Dataset entries Block Start

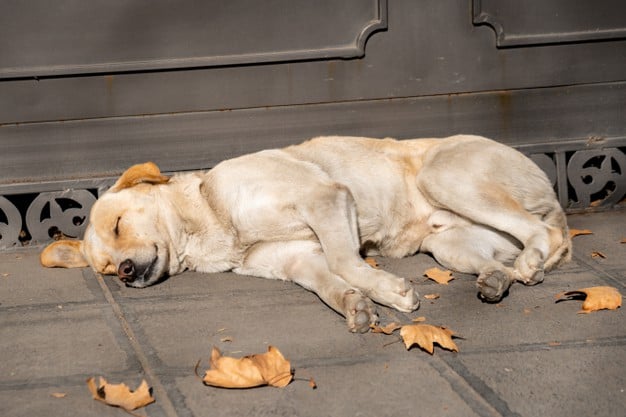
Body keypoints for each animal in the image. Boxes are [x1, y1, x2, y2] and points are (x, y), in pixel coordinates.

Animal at [41, 135, 572, 330]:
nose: (126, 272)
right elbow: (328, 284)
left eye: (118, 224)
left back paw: (533, 260)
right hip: (449, 244)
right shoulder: (296, 258)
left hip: (444, 176)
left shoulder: (326, 199)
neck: (210, 214)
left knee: (544, 237)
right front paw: (357, 305)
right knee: (501, 259)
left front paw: (387, 291)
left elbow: (345, 261)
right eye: (105, 267)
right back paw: (497, 279)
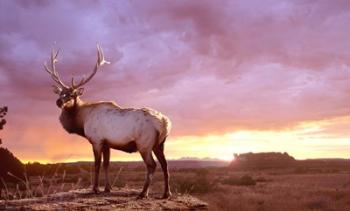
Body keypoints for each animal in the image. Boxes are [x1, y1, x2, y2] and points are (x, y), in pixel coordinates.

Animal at [43, 45, 172, 199]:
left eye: (72, 94)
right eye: (60, 93)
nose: (59, 101)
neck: (82, 120)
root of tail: (165, 123)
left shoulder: (96, 140)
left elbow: (97, 165)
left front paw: (95, 189)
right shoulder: (107, 143)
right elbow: (107, 164)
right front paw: (107, 188)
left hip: (144, 143)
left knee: (152, 165)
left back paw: (143, 193)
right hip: (159, 144)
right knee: (165, 164)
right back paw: (166, 193)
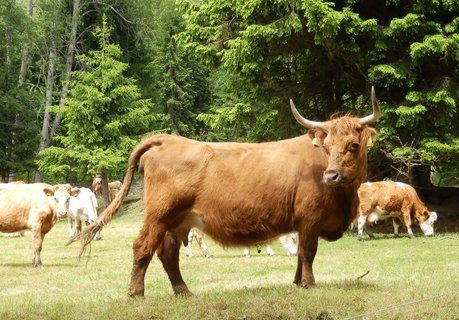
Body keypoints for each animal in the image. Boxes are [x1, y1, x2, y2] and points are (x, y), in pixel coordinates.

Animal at [72, 87, 380, 296]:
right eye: (327, 146)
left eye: (353, 145)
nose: (331, 175)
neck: (344, 199)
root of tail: (167, 140)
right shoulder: (308, 219)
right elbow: (308, 252)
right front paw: (309, 284)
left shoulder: (304, 223)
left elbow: (301, 254)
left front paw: (297, 282)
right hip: (158, 215)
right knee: (143, 247)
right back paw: (136, 292)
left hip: (177, 220)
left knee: (168, 253)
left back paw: (183, 291)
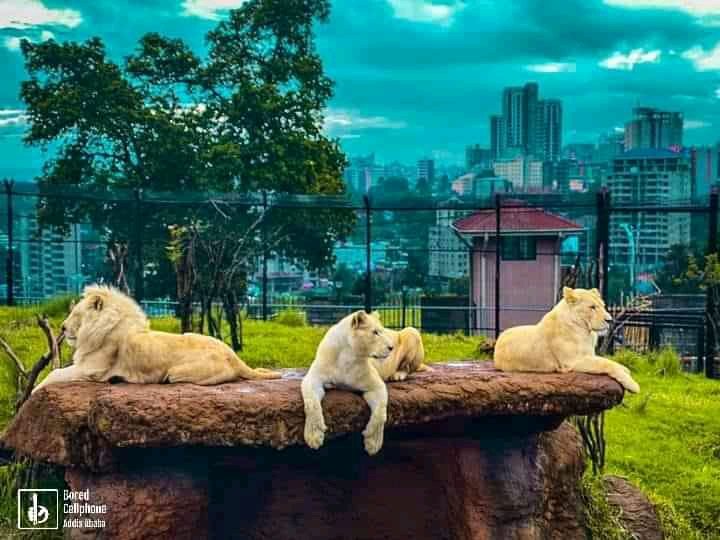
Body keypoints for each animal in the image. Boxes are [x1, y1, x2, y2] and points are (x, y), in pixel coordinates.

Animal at [32, 285, 280, 393]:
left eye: (76, 314)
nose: (62, 327)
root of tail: (234, 357)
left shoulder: (92, 370)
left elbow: (54, 373)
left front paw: (33, 392)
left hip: (177, 373)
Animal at [301, 310, 394, 455]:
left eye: (383, 331)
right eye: (375, 332)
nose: (391, 347)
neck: (348, 356)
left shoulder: (376, 385)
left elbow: (381, 413)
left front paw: (372, 442)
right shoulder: (313, 378)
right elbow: (312, 404)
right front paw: (314, 436)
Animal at [493, 287, 639, 393]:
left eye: (603, 305)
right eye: (592, 307)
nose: (609, 320)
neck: (586, 332)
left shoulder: (588, 355)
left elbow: (608, 361)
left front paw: (626, 370)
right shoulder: (572, 362)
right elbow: (605, 364)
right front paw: (632, 384)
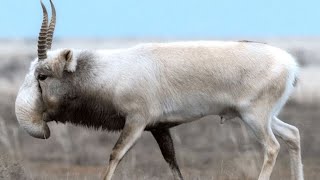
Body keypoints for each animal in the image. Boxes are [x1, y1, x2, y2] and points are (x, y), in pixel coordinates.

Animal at [15, 0, 304, 179]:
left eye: (42, 75)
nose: (39, 122)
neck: (111, 72)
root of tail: (290, 64)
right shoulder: (159, 129)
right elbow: (173, 164)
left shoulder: (136, 122)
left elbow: (115, 155)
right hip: (262, 117)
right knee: (293, 134)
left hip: (254, 118)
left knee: (272, 147)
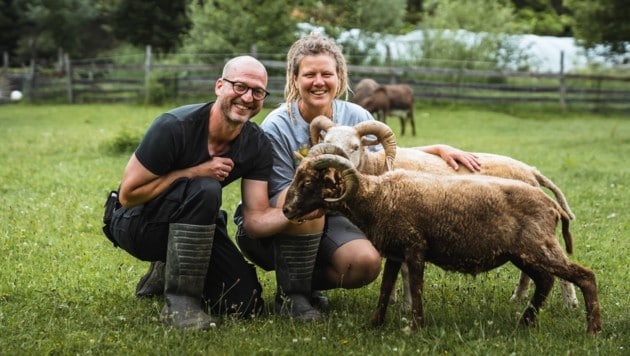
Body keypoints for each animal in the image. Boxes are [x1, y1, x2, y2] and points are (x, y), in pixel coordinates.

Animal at [284, 143, 604, 336]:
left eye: (308, 183)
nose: (286, 210)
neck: (377, 197)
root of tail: (552, 205)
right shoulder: (395, 253)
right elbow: (385, 289)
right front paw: (374, 324)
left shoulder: (415, 248)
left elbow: (416, 288)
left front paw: (415, 328)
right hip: (523, 253)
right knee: (545, 281)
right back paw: (525, 322)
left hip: (538, 247)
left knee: (584, 276)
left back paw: (592, 330)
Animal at [308, 116, 580, 308]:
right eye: (324, 142)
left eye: (355, 146)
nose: (330, 171)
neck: (375, 170)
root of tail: (531, 171)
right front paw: (393, 298)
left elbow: (405, 269)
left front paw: (406, 304)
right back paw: (519, 297)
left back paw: (570, 303)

Dataset entries Block End

Assigned task: Exactly as written, reproduce the lines from the beginning of the material through the line with "right back paw: (497, 279)", and skip any picture.

Solution for this task:
Body keypoints for each animal in the image. Boxes are [x1, y1, x2, y2] and points are (x, y), in pixel coordinates.

Animal at [41, 135, 572, 330]:
nose: (126, 272)
right elbow: (328, 284)
left eye: (118, 224)
left back paw: (533, 260)
right hip: (449, 244)
right shoulder: (296, 258)
left hip: (444, 176)
left shoulder: (326, 199)
neck: (210, 214)
left knee: (544, 237)
right front paw: (357, 305)
right knee: (501, 259)
left front paw: (387, 291)
left elbow: (345, 261)
right eye: (105, 267)
right back paw: (497, 279)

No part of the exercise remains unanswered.